#### What to do
Please restate word for word, and with nothing added, the lines that run from the one holding "(subtractmaskfromsilk no)" to the end of the entries below.

Image and design file data:

..............................

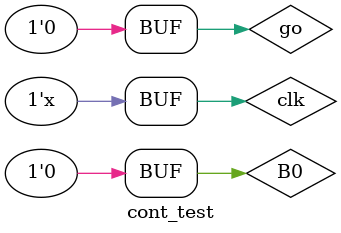
<source format=v>
`timescale 1ns / 1ps


module cont_test;

	// Inputs
	reg B0;
	reg go;
	reg clk;

	// Outputs
	wire ldn;
	wire Tn;
	wire ldcnt;
	wire Tcnt;
	wire ldf0;
	wire Tf0;
	wire ldf1;
	wire Tf1;
	wire ldout;
	wire Tout;
	wire [2:0] fn_sel;
	wire over;
	wire[3:0] state;

	// Instantiate the Unit Under Test (UUT)
	controller_fsm uut (
		.ldn(ldn), 
		.Tn(Tn), 
		.ldcnt(ldcnt), 
		.Tcnt(Tcnt), 
		.ldf0(ldf0), 
		.Tf0(Tf0), 
		.ldf1(ldf1), 
		.Tf1(Tf1), 
		.ldout(ldout), 
		.Tout(Tout), 
		.fn_sel(fn_sel), 
		.B0(B0), 
		.go(go), 
		.over(over), 
		.clk(clk),
		.state(state)
	);

	initial begin
		// Initialize Inputs
		B0 = 0;
		go = 0;
		clk = 0;

		// Wait 100 ns for global reset to finish
		//#100;
        
		// Add stimulus here
		#10 go = 1;
		#1000 go = 0;

	end
		
	always
	#10 clk = !clk;
      
endmodule


</source>
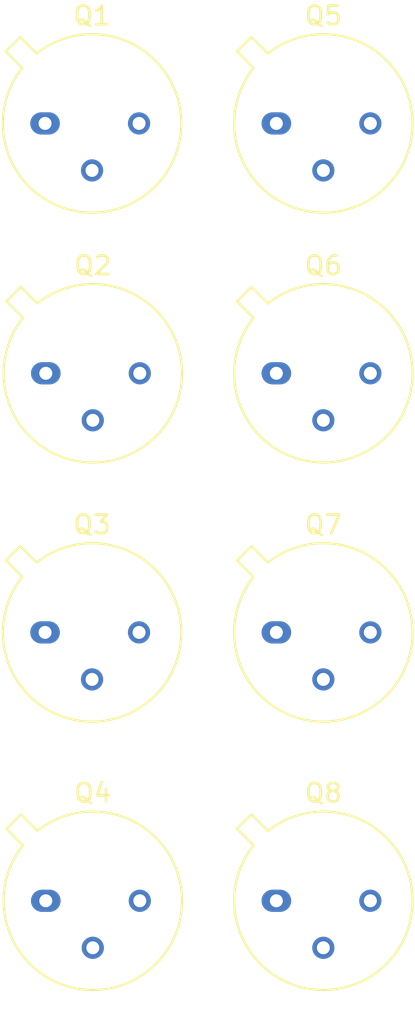
<source format=kicad_pcb>
(kicad_pcb
	(version 20240108)
	(generator "pcbnew")
	(generator_version "8.0")
	(general
		(thickness 1.6)
		(legacy_teardrops no)
	)
	(paper "A4")
	(layers
		(0 "F.Cu" signal)
		(31 "B.Cu" signal)
		(32 "B.Adhes" user "B.Adhesive")
		(33 "F.Adhes" user "F.Adhesive")
		(34 "B.Paste" user)
		(35 "F.Paste" user)
		(36 "B.SilkS" user "B.Silkscreen")
		(37 "F.SilkS" user "F.Silkscreen")
		(38 "B.Mask" user)
		(39 "F.Mask" user)
		(40 "Dwgs.User" user "User.Drawings")
		(41 "Cmts.User" user "User.Comments")
		(42 "Eco1.User" user "User.Eco1")
		(43 "Eco2.User" user "User.Eco2")
		(44 "Edge.Cuts" user)
		(45 "Margin" user)
		(46 "B.CrtYd" user "B.Courtyard")
		(47 "F.CrtYd" user "F.Courtyard")
		(48 "B.Fab" user)
		(49 "F.Fab" user)
		(50 "User.1" user)
		(51 "User.2" user)
		(52 "User.3" user)
		(53 "User.4" user)
		(54 "User.5" user)
		(55 "User.6" user)
		(56 "User.7" user)
		(57 "User.8" user)
		(58 "User.9" user)
	)
	(setup
		(pad_to_mask_clearance 0)
		(allow_soldermask_bridges_in_footprints no)
		(pcbplotparams
			(layerselection 0x00010fc_ffffffff)
			(plot_on_all_layers_selection 0x0000000_00000000)
			(disableapertmacros no)
			(usegerberextensions no)
			(usegerberattributes yes)
			(usegerberadvancedattributes yes)
			(creategerberjobfile yes)
			(dashed_line_dash_ratio 12.000000)
			(dashed_line_gap_ratio 3.000000)
			(svgprecision 4)
			(plotframeref no)
			(viasonmask no)
			(mode 1)
			(useauxorigin no)
			(hpglpennumber 1)
			(hpglpenspeed 20)
			(hpglpendiameter 15.000000)
			(pdf_front_fp_property_popups yes)
			(pdf_back_fp_property_popups yes)
			(dxfpolygonmode yes)
			(dxfimperialunits yes)
			(dxfusepcbnewfont yes)
			(psnegative no)
			(psa4output no)
			(plotreference yes)
			(plotvalue yes)
			(plotfptext yes)
			(plotinvisibletext no)
			(sketchpadsonfab no)
			(subtractmaskfromsilk no)
			(outputformat 1)
			(mirror no)
			(drillshape 1)
			(scaleselection 1)
			(outputdirectory "")
		)
	)
	(net 0 "")
	(net 1 "Net-(J1-Pin_1)")
	(net 2 "Net-(J5-Pin_1)")
	(net 3 "Net-(J9-Pin_1)")
	(net 4 "Net-(J2-Pin_1)")
	(net 5 "Net-(J6-Pin_1)")
	(net 6 "Net-(J10-Pin_1)")
	(net 7 "Net-(J7-Pin_1)")
	(net 8 "Net-(J3-Pin_1)")
	(net 9 "Net-(J11-Pin_1)")
	(net 10 "Net-(J4-Pin_1)")
	(net 11 "Net-(J12-Pin_1)")
	(net 12 "Net-(J8-Pin_1)")
	(net 13 "Net-(J13-Pin_1)")
	(net 14 "Net-(J21-Pin_1)")
	(net 15 "Net-(J17-Pin_1)")
	(net 16 "Net-(J22-Pin_1)")
	(net 17 "Net-(J14-Pin_1)")
	(net 18 "Net-(J18-Pin_1)")
	(net 19 "Net-(J23-Pin_1)")
	(net 20 "Net-(J19-Pin_1)")
	(net 21 "Net-(J15-Pin_1)")
	(net 22 "Net-(J16-Pin_1)")
	(net 23 "Net-(J24-Pin_1)")
	(net 24 "Net-(J20-Pin_1)")
	(footprint "Package_TO_SOT_THT:TO-39-3" (layer "F.Cu") (at 172.46 122.5))
	(footprint "Package_TO_SOT_THT:TO-39-3" (layer "F.Cu") (at 172.46 80.5))
	(footprint "Package_TO_SOT_THT:TO-39-3" (layer "F.Cu") (at 160 122.5))
	(footprint "Package_TO_SOT_THT:TO-39-3" (layer "F.Cu") (at 172.46 94))
	(footprint "Package_TO_SOT_THT:TO-39-3" (layer "F.Cu") (at 159.96 108))
	(footprint "Package_TO_SOT_THT:TO-39-3" (layer "F.Cu") (at 172.46 108))
	(footprint "Package_TO_SOT_THT:TO-39-3" (layer "F.Cu") (at 160 94))
	(footprint "Package_TO_SOT_THT:TO-39-3" (layer "F.Cu") (at 159.96 80.5))
)
</source>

..............................

#### Written solution
			(subtractmaskfromsilk no)
			(outputformat 1)
			(mirror no)
			(drillshape 1)
			(scaleselection 1)
			(outputdirectory "")
		)
	)
	(net 0 "")
	(net 1 "Net-(J1-Pin_1)")
	(net 2 "Net-(J5-Pin_1)")
	(net 3 "Net-(J9-Pin_1)")
	(net 4 "Net-(J2-Pin_1)")
	(net 5 "Net-(J6-Pin_1)")
	(net 6 "Net-(J10-Pin_1)")
	(net 7 "Net-(J7-Pin_1)")
	(net 8 "Net-(J3-Pin_1)")
	(net 9 "Net-(J11-Pin_1)")
	(net 10 "Net-(J4-Pin_1)")
	(net 11 "Net-(J12-Pin_1)")
	(net 12 "Net-(J8-Pin_1)")
	(net 13 "Net-(J13-Pin_1)")
	(net 14 "Net-(J21-Pin_1)")
	(net 15 "Net-(J17-Pin_1)")
	(net 16 "Net-(J22-Pin_1)")
	(net 17 "Net-(J14-Pin_1)")
	(net 18 "Net-(J18-Pin_1)")
	(net 19 "Net-(J23-Pin_1)")
	(net 20 "Net-(J19-Pin_1)")
	(net 21 "Net-(J15-Pin_1)")
	(net 22 "Net-(J16-Pin_1)")
	(net 23 "Net-(J24-Pin_1)")
	(net 24 "Net-(J20-Pin_1)")
	(footprint "Package_TO_SOT_THT:TO-39-3" (layer "F.Cu") (at 172.46 122.5))
	(footprint "Package_TO_SOT_THT:TO-39-3" (layer "F.Cu") (at 172.46 80.5))
	(footprint "Package_TO_SOT_THT:TO-39-3" (layer "F.Cu") (at 160 122.5))
	(footprint "Package_TO_SOT_THT:TO-39-3" (layer "F.Cu") (at 172.46 94))
	(footprint "Package_TO_SOT_THT:TO-39-3" (layer "F.Cu") (at 159.96 108))
	(footprint "Package_TO_SOT_THT:TO-39-3" (layer "F.Cu") (at 172.46 108))
	(footprint "Package_TO_SOT_THT:TO-39-3" (layer "F.Cu") (at 160 94))
	(footprint "Package_TO_SOT_THT:TO-39-3" (layer "F.Cu") (at 159.96 80.5))
)
</source>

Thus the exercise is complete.